With some pilot projects launching late last year, it’s too early to tell what happens as dockless, private bikeshare companies like LimeBike, Ofo, Mobike, Pace, and Spin sprout up across the country. But Motivate is basically the Establishment of bikeshare: In one iteration or another, cities know and trust it. And now it’s operated by Lyft.
Even the docked-dockless dichotomy soon won’t work as a shorthand in bikeshare taxonomy. Motivate has deployed dockless components in their systems, including Portland’s Biketown and the Bay Area’s Ford GoBike. The company just announced it will begin to operate Nice Ride Minnesota, a dockless system in the Twin Cities. But in other cities, the footprint of Motivate’s publicly-owned but privately-operated bikeshare systems has limited dockless pilots. Only D.C. has allowed private dockless companies to operate alongside a Motivate-operated system, while New York, Chicago, and Boston have limited pilot permits to neighborhoods, suburbs, and campuses.
While the origins of docked systems relied on public-private partnerships to get rolling, a new infusion of cash from a company like Lyft, which just saw its evaluation double over the past year, could be the boost the company needed, as some of its earliest systems hit the second half of their lifecycle and the longevity of private dockless bikeshare remains an open question.

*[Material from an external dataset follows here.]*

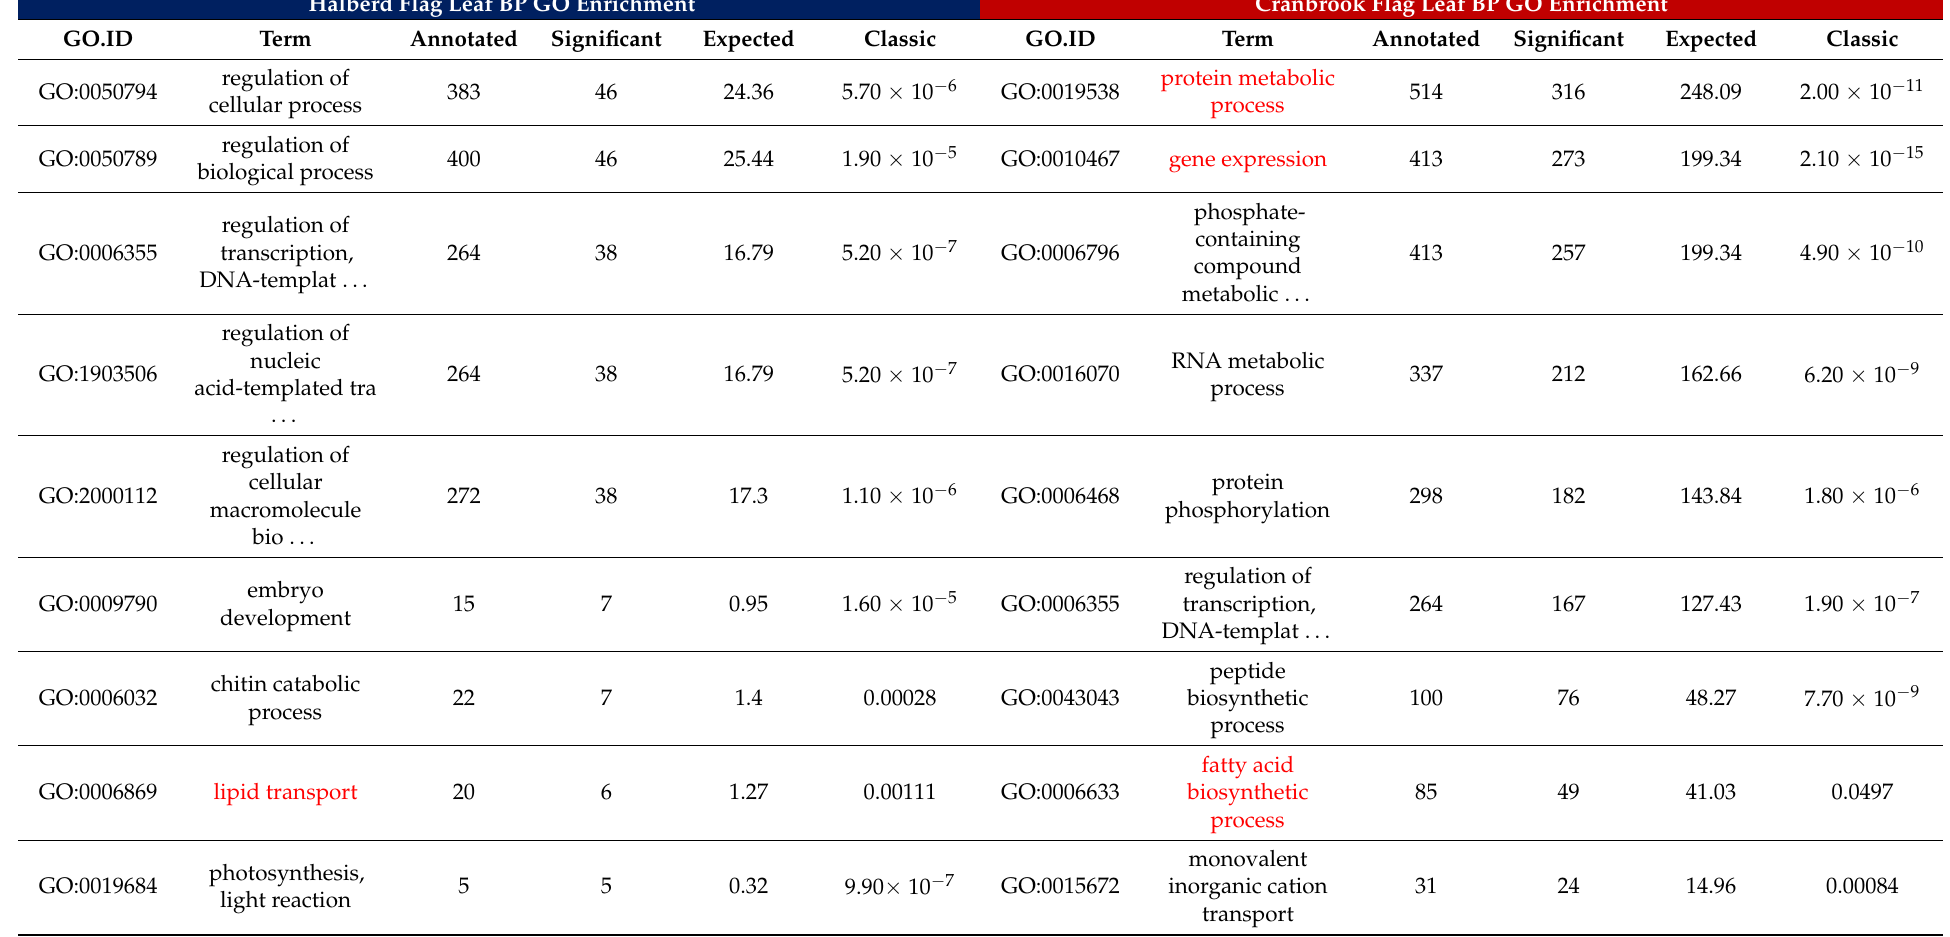
Table 1. GO enrichment analysis for biological processes (BP) using Halberd and Cranbrook flag leaf DEG. Halberd Flag Leaf BP GO Enrichment Cranbrook Flag Leaf BP GO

But Lyft’s acquisition is an acknowledgment that to reach more customers, you need more than just cars.
“How we get around cities is changing rapidly, and the combination of Lyft and Motivate will bring tremendous new resources and energy to making sure that bikeshare plays a fundamental role in the new urban mobility,” said Steve Koch, executive chairman of Motivate, in the Lyft announcement. “Together, we believe that integrating our services in partnership with the public sector will transform the urban transportation landscape, increase bike ridership, and make our cities better.”